The issue you're encountering is related to the handling of asyncio event loops in a multi-threaded environment. To resolve this, you need to ensure that the event loop is properly managed and that coroutines are awaited in the correct loop. Here is a modified version of your RagEvaluator class to handle the event loop correctly:

import asyncio
import pandas as pd
from ragas import Dataset, evaluate, answer_correctness
from ragas.llm import ChatOpenAI
from ragas.embeddings import EmbeddingFactory

class RagEvaluator:
    def __init__(self):
        self.llm = ChatOpenAI(model="deepseek-chat", api_key="", base_url="https://api.deepseek.com/v1", temperature=0.7)
        self.wrapped_embeddings = EmbeddingFactory.build_embedding_eas_service()

    async def evaluate_rag_async(self, question, answer, ground_truth):
        data_samples = {
            'question': question,
            'answer': answer,
            'ground_truth': ground_truth
        }
        dataset = Dataset.from_dict(data_samples)
        result = await evaluate(dataset, metrics=[answer_correctness], llm=self.llm, embeddings=self.wrapped_embeddings)
        return result

    def evaluate_rag(self, question, answer, ground_truth):
        loop = asyncio.new_event_loop()
        asyncio.set_event_loop(loop)
        result = loop.run_until_complete(self.evaluate_rag_async(question, answer, ground_truth))
        loop.close()
        return result

df = pd.read_csv('/Users/.../merged_results.csv', encoding='utf-8')
question = df['question'].tolist()
answer = df['answer'].tolist()
ground_truth = df['ground_truth'].tolist()

evaluator = RagEvaluator()

result = evaluator.evaluate_rag(question[:15], answer[:15], ground_truth[:15])
print(result)

result2 = evaluator.evaluate_rag(question[15:], answer[15:], ground_truth[15:])
print(result2)

In this modified version, the evaluate_rag method creates a new event loop for each evaluation and ensures that the asynchronous evaluate_rag_async method is run within that loop. This should prevent the RuntimeError related to event loops from occurring [1].

To continue talking to Dosu, mention @dosu.

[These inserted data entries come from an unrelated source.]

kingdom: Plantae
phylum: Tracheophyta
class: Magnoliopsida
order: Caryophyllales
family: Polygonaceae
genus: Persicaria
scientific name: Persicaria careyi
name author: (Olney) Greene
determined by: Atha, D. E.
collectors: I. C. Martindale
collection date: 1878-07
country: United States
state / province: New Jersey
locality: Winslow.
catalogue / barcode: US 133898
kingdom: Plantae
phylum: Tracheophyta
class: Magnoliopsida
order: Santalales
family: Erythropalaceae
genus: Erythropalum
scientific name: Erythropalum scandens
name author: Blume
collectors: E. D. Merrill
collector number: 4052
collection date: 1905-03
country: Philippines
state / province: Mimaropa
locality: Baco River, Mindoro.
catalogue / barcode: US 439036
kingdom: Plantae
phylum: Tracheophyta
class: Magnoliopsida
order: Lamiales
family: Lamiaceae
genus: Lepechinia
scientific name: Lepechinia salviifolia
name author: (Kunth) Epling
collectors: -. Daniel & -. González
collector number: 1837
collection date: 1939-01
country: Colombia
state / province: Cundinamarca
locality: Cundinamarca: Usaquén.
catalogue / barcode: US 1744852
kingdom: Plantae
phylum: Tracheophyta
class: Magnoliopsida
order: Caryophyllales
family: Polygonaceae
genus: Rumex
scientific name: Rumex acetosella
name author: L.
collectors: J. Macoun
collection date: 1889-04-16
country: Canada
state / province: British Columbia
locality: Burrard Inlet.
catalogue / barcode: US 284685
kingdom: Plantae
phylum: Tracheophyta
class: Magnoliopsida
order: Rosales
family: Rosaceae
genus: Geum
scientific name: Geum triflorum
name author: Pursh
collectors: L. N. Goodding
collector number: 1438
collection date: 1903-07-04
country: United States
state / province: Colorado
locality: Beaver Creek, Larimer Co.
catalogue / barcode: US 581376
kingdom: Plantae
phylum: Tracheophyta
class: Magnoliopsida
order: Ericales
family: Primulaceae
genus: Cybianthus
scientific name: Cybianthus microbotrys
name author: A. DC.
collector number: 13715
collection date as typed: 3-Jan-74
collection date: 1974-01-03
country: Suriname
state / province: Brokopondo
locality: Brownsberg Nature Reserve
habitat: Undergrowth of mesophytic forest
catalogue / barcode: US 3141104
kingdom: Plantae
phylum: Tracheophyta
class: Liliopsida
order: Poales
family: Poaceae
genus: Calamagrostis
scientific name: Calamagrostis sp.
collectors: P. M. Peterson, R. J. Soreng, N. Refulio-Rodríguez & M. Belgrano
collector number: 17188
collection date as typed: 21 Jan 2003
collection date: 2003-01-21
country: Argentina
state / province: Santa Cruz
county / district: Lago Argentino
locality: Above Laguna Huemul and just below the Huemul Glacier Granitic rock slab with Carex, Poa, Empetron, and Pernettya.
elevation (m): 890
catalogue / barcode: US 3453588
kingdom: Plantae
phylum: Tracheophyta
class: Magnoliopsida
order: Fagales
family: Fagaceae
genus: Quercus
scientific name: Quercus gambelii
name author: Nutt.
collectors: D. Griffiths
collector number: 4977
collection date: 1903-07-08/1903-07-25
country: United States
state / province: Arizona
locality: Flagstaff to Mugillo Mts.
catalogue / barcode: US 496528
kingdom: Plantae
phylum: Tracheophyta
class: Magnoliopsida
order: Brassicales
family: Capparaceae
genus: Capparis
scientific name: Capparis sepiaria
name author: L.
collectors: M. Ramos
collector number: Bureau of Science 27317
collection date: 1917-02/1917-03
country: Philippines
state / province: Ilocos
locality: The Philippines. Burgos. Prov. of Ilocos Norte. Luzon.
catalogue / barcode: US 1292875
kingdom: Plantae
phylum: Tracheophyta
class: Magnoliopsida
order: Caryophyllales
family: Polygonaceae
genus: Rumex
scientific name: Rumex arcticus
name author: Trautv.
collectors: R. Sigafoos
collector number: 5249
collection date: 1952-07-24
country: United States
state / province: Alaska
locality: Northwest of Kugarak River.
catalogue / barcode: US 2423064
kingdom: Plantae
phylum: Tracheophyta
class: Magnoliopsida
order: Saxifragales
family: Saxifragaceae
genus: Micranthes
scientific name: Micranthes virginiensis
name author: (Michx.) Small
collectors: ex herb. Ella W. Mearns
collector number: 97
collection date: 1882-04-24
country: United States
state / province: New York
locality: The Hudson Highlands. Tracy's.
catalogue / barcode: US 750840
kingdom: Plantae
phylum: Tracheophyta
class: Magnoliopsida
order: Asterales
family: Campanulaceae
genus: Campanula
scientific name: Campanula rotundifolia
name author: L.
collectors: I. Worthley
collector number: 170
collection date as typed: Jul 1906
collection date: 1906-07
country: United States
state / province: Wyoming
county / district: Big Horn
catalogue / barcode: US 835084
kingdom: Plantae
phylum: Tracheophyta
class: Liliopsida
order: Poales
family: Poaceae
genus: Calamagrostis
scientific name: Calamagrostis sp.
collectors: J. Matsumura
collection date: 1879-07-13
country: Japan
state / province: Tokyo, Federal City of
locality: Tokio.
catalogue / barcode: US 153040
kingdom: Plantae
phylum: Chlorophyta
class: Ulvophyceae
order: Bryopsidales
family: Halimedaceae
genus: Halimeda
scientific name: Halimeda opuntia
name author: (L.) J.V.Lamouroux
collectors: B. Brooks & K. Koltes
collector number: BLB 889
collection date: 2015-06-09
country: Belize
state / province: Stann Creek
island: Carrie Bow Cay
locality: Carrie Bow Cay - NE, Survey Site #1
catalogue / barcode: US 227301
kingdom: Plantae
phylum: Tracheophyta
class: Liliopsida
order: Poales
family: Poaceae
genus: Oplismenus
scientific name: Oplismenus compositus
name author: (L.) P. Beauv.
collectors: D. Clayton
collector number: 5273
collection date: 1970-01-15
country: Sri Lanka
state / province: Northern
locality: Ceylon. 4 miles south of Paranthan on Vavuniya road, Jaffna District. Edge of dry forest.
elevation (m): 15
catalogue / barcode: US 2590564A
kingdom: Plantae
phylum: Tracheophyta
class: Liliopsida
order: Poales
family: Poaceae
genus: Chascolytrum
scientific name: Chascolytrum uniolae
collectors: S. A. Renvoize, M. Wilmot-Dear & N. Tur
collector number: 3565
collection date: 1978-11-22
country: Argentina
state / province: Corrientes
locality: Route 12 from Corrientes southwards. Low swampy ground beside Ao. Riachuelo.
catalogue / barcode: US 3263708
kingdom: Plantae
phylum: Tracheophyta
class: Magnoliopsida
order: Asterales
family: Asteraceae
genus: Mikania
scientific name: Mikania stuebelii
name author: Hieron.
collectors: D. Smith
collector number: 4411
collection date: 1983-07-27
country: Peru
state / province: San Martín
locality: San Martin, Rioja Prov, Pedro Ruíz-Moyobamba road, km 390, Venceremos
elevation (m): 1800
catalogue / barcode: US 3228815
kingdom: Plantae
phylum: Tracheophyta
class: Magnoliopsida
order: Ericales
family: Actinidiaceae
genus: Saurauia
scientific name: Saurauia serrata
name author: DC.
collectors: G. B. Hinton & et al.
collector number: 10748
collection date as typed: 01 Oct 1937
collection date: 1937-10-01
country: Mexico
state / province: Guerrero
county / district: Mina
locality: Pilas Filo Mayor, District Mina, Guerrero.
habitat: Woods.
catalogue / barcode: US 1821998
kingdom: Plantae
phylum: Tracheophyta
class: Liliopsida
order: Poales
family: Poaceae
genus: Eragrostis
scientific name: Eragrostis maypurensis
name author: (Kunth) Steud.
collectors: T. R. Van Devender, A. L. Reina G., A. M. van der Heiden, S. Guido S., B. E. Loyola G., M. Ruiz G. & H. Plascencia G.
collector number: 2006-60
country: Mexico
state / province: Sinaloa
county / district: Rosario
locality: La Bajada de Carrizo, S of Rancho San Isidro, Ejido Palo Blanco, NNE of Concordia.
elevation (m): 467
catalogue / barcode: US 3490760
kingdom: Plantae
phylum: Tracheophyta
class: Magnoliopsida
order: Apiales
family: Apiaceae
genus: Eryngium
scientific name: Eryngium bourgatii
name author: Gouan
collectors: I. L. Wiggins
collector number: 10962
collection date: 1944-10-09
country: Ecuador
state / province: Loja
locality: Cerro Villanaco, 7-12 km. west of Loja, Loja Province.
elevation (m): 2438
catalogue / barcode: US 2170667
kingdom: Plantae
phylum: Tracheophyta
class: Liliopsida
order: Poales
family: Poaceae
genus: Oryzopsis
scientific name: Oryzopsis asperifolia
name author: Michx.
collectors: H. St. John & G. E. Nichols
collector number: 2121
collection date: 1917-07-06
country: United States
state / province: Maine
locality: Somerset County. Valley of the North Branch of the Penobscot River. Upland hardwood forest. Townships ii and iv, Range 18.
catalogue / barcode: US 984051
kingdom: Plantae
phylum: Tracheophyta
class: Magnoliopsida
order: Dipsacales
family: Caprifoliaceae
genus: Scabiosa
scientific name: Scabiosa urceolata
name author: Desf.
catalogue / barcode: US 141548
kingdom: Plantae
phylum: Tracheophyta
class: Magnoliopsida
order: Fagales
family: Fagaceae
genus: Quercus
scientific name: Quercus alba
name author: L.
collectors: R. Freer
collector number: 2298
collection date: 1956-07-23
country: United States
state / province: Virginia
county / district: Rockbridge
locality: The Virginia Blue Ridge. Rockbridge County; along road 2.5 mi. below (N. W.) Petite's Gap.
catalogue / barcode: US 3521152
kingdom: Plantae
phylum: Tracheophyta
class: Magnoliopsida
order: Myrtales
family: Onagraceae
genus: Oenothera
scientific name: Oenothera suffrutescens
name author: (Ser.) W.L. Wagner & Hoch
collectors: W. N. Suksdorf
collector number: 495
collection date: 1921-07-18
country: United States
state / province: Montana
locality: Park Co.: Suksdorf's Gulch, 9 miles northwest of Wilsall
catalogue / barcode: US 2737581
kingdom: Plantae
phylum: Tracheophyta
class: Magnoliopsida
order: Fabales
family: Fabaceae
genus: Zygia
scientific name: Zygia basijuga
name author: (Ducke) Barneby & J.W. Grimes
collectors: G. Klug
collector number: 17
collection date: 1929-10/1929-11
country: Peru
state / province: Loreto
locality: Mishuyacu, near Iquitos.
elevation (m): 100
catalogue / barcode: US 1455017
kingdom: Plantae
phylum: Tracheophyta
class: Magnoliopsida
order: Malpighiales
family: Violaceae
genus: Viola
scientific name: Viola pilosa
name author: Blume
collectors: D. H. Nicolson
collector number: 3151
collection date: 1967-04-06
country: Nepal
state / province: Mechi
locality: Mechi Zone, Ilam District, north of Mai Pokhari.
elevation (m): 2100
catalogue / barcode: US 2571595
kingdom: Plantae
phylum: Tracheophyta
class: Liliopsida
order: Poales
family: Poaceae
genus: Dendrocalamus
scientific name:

jjmachan commented 3 months ago

@Mervyn-1 are you running this as a script or in jupyter notebook or any other environment?

Mervyn-1 commented 3 months ago

@Mervyn-1 are you running this as a script or in jupyter notebook or any other environment?

as a script

KendrickChou commented 3 months ago

same here, I roll back to version 0.1.10 and it works fine

Mervyn-1 commented 3 months ago

@jjmachan @KendrickChou I switched to Python version 3.10.14, and the bug no longer occurs. Could it be due to a specific feature in python 3.10?

jjmachan commented 3 months ago

@KendrickChou are you using it as a script too? and which python version

@Mervyn-1 that really helps ❤️ . I was not able to find anything specific in the python docs that changed with 3.10 but let me take a closer look

ckevinhill commented 1 month ago

Switching to 3.10.15 fixed issue for me as well.

bsbodden commented 1 month ago

I'm seeing this issue with Ragas 0.1.20 and Python 3.12

jjmachan commented 4 weeks ago

hey @ckevinhill @bsbodden could you help me out here, I'm trying to reproduce this issue but can't get it

using ragas 0.1.20 python: 3.9 and 3.12

code

from datasets import load_dataset, DatasetDict
import typing as t

from ragas import evaluate
from ragas.metrics import answer_relevancy, context_precision, faithfulness
from ragas.metrics._aspect_critic import harmfulness

ds = t.cast(DatasetDict, load_dataset("explodinggradients/fiqa", "ragas_eval"))[
    "baseline"
]
result = evaluate(
    ds.select(range(2)),
    metrics=[answer_relevancy, faithfulness, harmfulness],
)
assert result is not None

is there anything that I'm missing here?

github-actions[bot] commented 3 weeks ago

Closing after 8 days of waiting for the additional info requested.